== List of tasks ==
A – In the post about naming Eliana, reproduce word for word the passage starting at "15 Comments" and ending at "go with it.".
B – Answer these questions from the post about naming Eliana:
(i) Whose middle name was given to the baby as her middle name?
(ii) Which Edwin McCain song does the writer say keeps going through her mind?
(iii) Which two grandmothers was Amonda named after?

When Rick and I discussed it, he liked it too.  We agreed to honor his mother by giving her the middle name of Rose, his mom’s middle name.  Eliana Rose – My God has answered with a beautiful flower.

When the doctor said, “It’s a girl!”, we already knew her name.  My heart swelled with thanksgiving to God for the blessing of this child, this daughter.  She is our answered prayer.  And I have a feeling we’ll be correcting people for a long time.  No, it isn’t Elaina (Ee – lay -nah).  No, it isn’t Ellie.  Please call her Eliana.  Please give the honor back to God every time her name is spoken aloud.  She is our precious answer to years of hopeful and heart-felt prayers.  Our beautiful flower.

The song that I find going through my mind repeatedly these days is the Edwin McCain song, “I Could Not Ask For More.”  I could not ask for more than this time together/ I could not ask for more than this time with you/ Every prayer has been answered/ Every dream I have’s come true/ And right here in this moment is right where I’m meant to be/ Here with you here with me…

“For this child we prayed, and the Lord has granted us our petition which we made to Him.”  I Samuel 1:27.

15 Comments

  1. Thank you! This post came at the right time for my life. I don’t understand why God chooses some of us to wait a little longer for our soul mate. I am encouraged to seek God in prayer whole heartedly for my husband. Thank you!

    • Frances, I’m so glad I could be an encouragement to you. I don’t understand why I had to wait so long either, but I’m so thankful that I waited for God’s timing. He knew exactly what I needed. He knows what you need too.

  2. I agree with Frances. Perhaps God’s plan is for me to be an example to my nieces and nephews instead of having a biological child. I don’t get it but I’ll go with it.

    • Karen, I wish I had an answer for you. Thank you for responding and reminding me of how it feels while you’re waiting and wondering if your time will ever come. I’m hopeful for you!

  3. Praise the Lord and congratulations on the birth of Eliana Rose. What a beautiful name for beautiful little girl!!! You probably don’t know this, but my middle name is Rose and I was named after my 2 grandmothers……Amanda and Rosie. My Mother changed the middle “a” to an “o” and dropped the “ie” to Rosie and I became Amonda Rose. Eliana will go through her whole life correcting people’s spelling and pronounciation of her name, but she will love it because it is different. I was always the only Amonda in my classes and I have yet to meet another one….there are lots of Amanda’s in the world, but to my knowledge, I’m the only Amonda. When I google my name it always comes up….do you mean Amanda? 🙂

    When was little Elaina born and I pray you had an easier delivery than pregnancy!? Are we going to get to see more pictures of your little angel?

Data entries:

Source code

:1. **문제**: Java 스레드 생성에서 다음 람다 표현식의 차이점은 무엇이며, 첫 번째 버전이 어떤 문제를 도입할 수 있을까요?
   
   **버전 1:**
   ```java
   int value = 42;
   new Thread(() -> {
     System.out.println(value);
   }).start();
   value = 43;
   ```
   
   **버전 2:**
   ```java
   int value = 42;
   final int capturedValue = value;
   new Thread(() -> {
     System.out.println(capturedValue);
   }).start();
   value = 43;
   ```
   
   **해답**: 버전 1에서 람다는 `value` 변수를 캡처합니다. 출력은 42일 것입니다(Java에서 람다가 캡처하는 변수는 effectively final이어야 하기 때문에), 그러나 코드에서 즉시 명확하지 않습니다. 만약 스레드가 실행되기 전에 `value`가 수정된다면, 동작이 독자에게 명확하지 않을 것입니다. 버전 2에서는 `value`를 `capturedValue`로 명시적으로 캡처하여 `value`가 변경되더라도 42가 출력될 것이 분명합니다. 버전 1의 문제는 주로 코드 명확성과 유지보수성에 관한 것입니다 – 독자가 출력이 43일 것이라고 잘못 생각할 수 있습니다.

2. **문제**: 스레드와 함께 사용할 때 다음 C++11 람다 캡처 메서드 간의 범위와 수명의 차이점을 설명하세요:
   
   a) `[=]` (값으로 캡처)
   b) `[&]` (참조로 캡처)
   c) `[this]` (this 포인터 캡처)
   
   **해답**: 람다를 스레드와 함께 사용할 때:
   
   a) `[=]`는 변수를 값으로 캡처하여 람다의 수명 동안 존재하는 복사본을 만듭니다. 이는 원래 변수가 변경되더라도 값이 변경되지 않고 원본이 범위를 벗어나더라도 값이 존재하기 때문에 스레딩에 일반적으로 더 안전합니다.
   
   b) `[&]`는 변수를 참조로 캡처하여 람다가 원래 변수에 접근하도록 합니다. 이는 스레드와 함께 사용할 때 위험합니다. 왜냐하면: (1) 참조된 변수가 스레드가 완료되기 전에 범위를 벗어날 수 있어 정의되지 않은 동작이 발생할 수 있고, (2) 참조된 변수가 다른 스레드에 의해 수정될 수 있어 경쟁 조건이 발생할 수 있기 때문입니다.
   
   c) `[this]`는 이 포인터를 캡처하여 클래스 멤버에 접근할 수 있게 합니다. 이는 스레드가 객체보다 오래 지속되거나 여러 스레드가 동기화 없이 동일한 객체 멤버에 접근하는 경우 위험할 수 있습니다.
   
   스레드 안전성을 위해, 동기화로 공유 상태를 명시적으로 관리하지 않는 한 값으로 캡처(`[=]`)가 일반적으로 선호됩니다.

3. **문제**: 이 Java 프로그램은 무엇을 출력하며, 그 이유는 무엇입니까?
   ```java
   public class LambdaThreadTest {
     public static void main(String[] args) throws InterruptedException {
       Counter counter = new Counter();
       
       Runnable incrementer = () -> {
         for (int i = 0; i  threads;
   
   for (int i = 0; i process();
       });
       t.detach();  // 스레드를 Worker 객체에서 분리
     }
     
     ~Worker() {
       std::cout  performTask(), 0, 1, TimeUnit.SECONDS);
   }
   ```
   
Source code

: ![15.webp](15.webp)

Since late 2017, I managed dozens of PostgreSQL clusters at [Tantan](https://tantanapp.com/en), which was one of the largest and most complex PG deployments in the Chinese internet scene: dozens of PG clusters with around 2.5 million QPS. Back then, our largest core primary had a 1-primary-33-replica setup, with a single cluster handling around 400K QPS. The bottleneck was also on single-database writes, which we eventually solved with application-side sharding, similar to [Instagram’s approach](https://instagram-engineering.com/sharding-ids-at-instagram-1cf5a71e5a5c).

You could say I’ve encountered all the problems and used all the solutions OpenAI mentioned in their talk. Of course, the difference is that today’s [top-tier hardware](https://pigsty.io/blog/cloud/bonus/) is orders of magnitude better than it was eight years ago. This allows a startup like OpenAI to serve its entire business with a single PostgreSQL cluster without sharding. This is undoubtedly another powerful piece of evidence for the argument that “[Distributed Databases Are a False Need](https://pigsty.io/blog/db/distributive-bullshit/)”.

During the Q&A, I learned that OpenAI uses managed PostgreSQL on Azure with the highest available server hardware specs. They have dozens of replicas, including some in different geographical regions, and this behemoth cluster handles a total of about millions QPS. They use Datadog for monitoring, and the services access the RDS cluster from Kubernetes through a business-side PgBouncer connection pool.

== Your written answers ==
A –
15 Comments

  1. Thank you! This post came at the right time for my life. I don’t understand why God chooses some of us to wait a little longer for our soul mate. I am encouraged to seek God in prayer whole heartedly for my husband. Thank you!

    • Frances, I’m so glad I could be an encouragement to you. I don’t understand why I had to wait so long either, but I’m so thankful that I waited for God’s timing. He knew exactly what I needed. He knows what you need too.

  2. I agree with Frances. Perhaps God’s plan is for me to be an example to my nieces and nephews instead of having a biological child. I don’t get it but I’ll go with it.

B –
(i) Rick's mother's
(ii) "I Could Not Ask For More"
(iii) Amanda and Rosie